Report: Four DEA Agents Saw Or Heard Student Abandoned In Cell
Wednesday, July 9, 2014
Four Drug Enforcement Administration employees saw or heard a college student who was inadvertently left handcuffed in a DEA holding cell in Kearny Mesa without food or water for five days but did nothing about the situation, according to a U.S. Department of Justice report released today.
Daniel Chong, then 23, suffered acute renal failure, muscle degeneration and dehydration during the ordeal two years ago and was hospitalized for four days. Last summer, the government awarded him $4.1 million in an out-of-court settlement.
In its review of the case, the DOJ's Office of the Inspector General found a number of shortcomings in procedures employed by the DEA's San Diego office, including a lack of "any record-keeping methods to track detainee movements.''
Additionally, its holding cells contained no cameras, and it had no official policy or training "regarding the operation of the cell area, and no requirement that DEA personnel check the holding cells at the end of a day to ensure that all detainees had been properly processed, either for arrest or release,'' according to the document.
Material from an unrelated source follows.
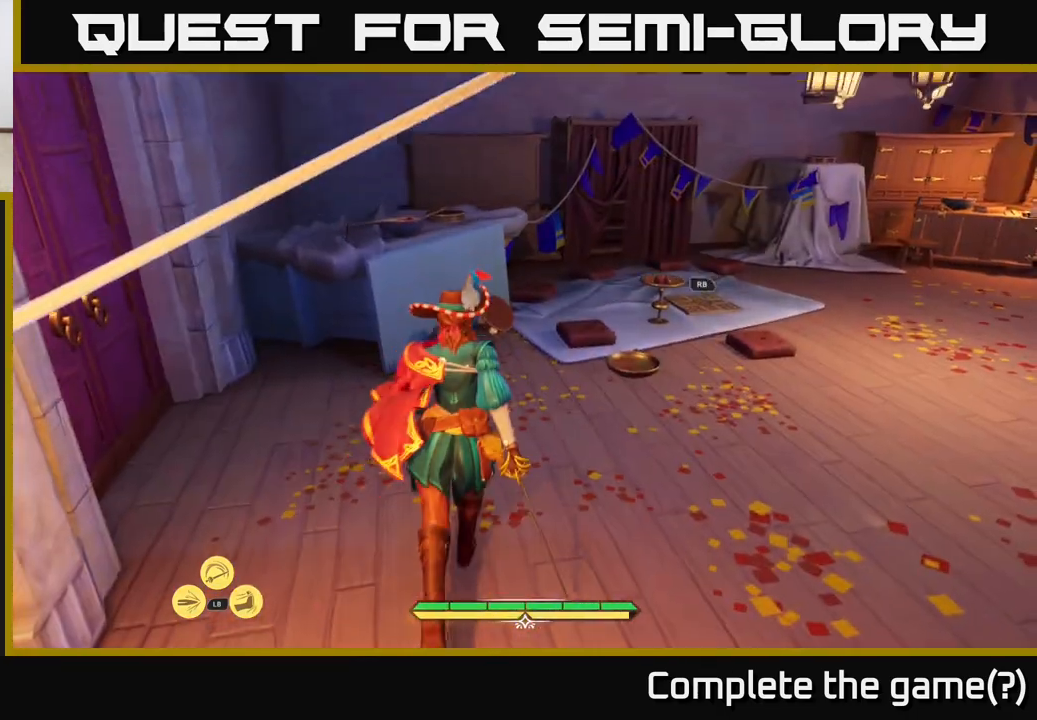
{"buttons": [], "left_stick": "up-left", "right_stick": "center", "events": [[467, "left_stick", "up-left"]]}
Moreover, DEA personnel were not required to sign in and out of the detention area, and there were no reliable electronic entry records for the relevant period "because the door-locking mechanism at the entrance to the detention area was not functioning properly,'' the report states.
"Accordingly, the OIG was not able to identify from electronic entry records or logs DEA personnel that entered the holding cell area during Chong's detention,'' the oversight agency concluded.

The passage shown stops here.